L'arsenal du contrôle fiscal sur les actifs numériques étrangers est renforcé.
La traque des omissions déclaratives des particuliers est facilitée par l'entrée en vigueur de l'article 59 de la loi de Finances pour 2025, qui étend aux actifs numériques des dispositifs de contrôle et de sanction jusqu'alors applicables aux comptes bancaires et contrats de capitalisation ou d'assurance-vie étrangers.
Le non-respect de l'obligation déclarative annuelle des comptes d'actifs numériques ouverts, détenus, utilisés ou clos à l'étranger peut désormais être contrôlé pendant dix ans. Concrètement, l'administration sera fondée à exiger la justification de l'origine et des modalités d'acquisition des actifs numériques sur les dix dernières années, sans pouvoir remettre en cause les prescriptions déjà acquises.
A défaut de réponse convaincante du contribuable , les actifs considérés comme acquis de manière inconnue seront taxés aux droits de mutation à titre gratuit au taux de 60 % (avec en principe une pénalité de 80 % du montant des droits).
La procédure de taxation d'office est dorénavant applicable en cas de non-déclaration de plus-values de cession d'actifs numériques et d'absence de régularisation de la situation sous 30 jours après mise en demeure.
Déclarations des plateformes
La transposition de la directive européenne DAC8 par l'article 54 de la loi de finances dissuadera encore davantage les fraudeurs éventuels, en obligeant les plateformes d'échange d'actifs numériques à déclarer à compter du 1er janvier 2026 les transactions de leurs utilisateurs.

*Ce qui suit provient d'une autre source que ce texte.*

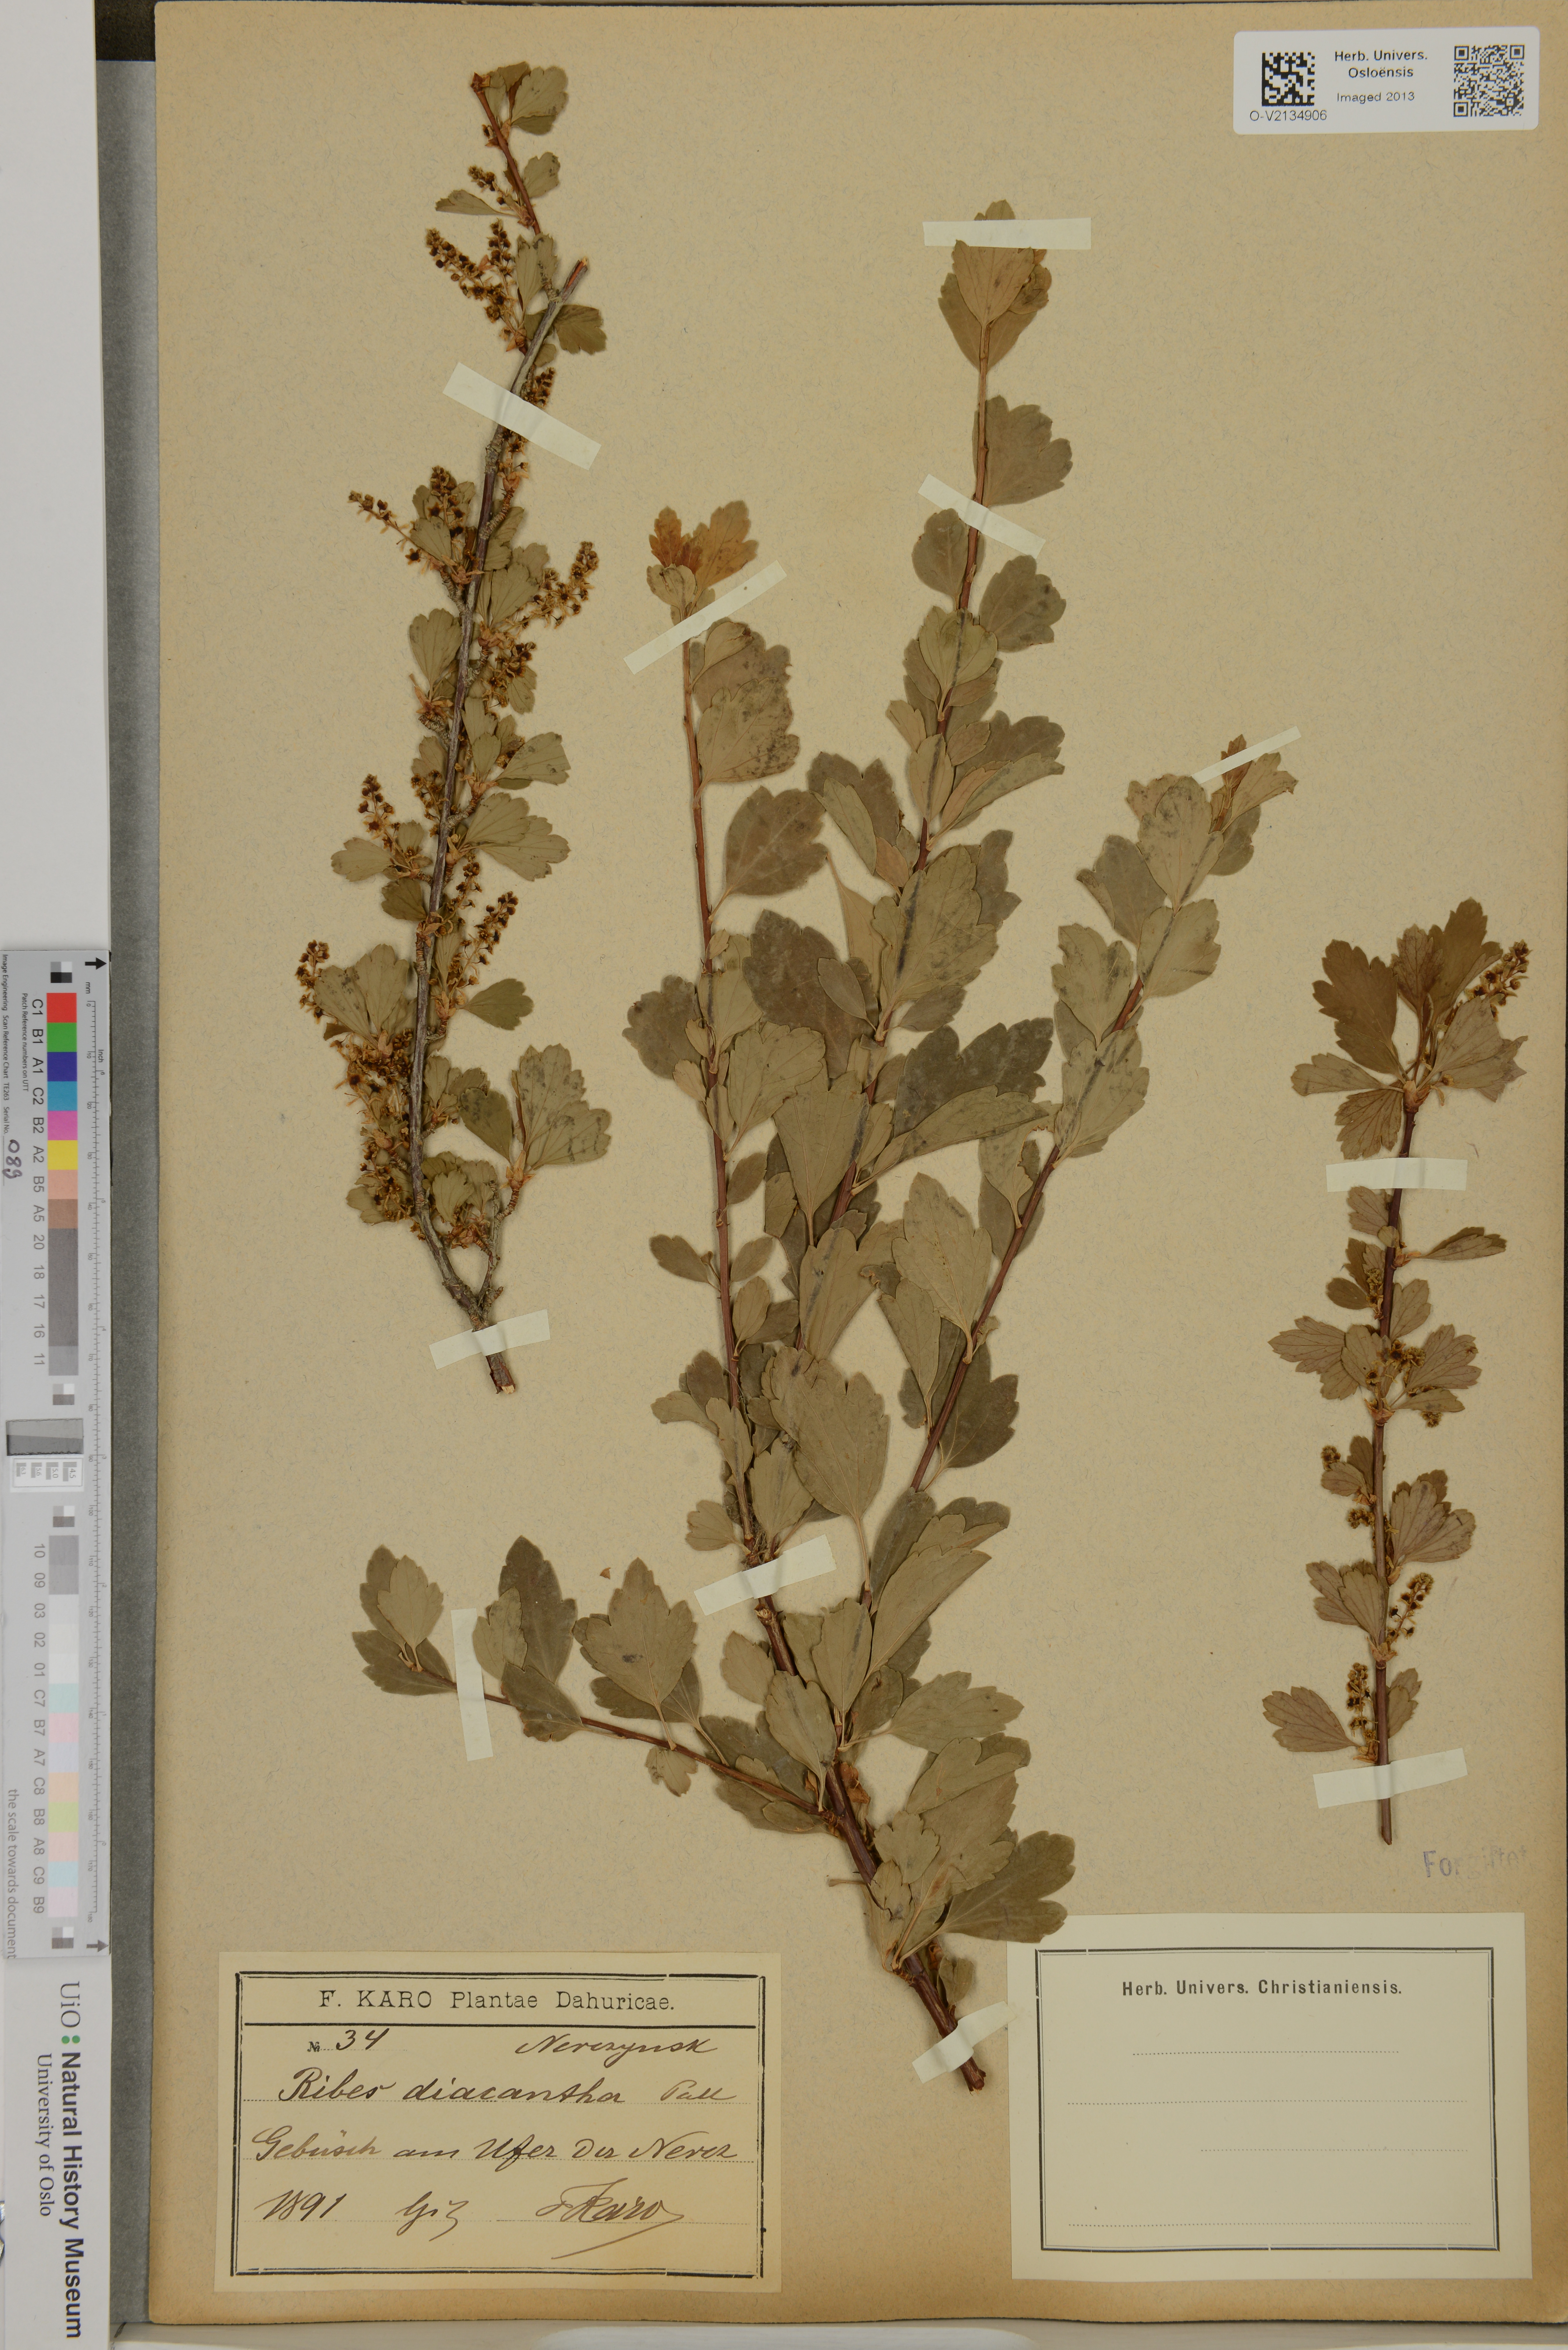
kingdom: Plantae
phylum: Tracheophyta
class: Magnoliopsida
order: Saxifragales
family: Grossulariaceae
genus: Ribes
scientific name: Ribes diacanthum
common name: Siberian currant
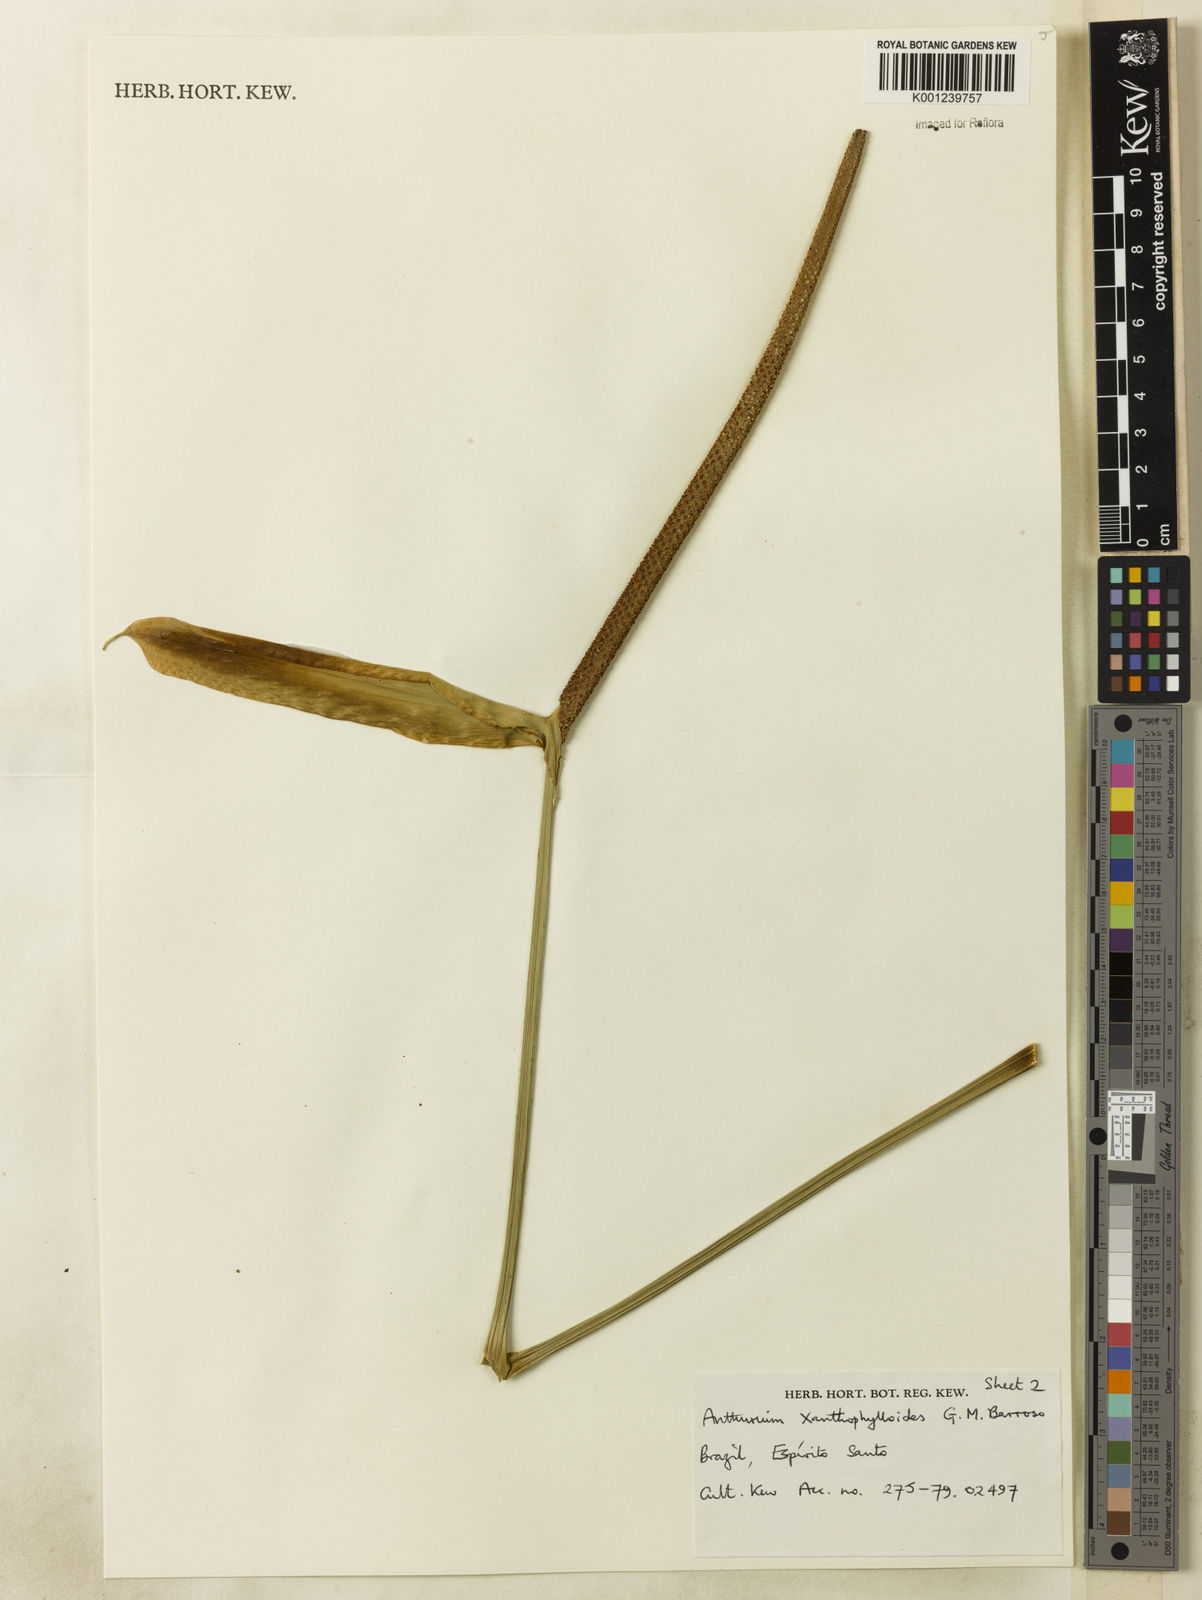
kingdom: Plantae
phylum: Tracheophyta
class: Liliopsida
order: Alismatales
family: Araceae
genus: Anthurium
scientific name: Anthurium xanthophylloides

Les détenteurs d'actifs numériques sont donc invités à être parfaitement respectueux du cadre fiscal, ce qui peut nécessiter de mettre spontanément en règle leurs opérations passées, pour limiter de lourdes sanctions.
À retenir
Les portefeuilles d'actifs numériques étrangers sont scrutés par l'administration fiscale, qui dispose à présent d'un délai de dix ans pour sanctionner les contribuables en cas de manquements.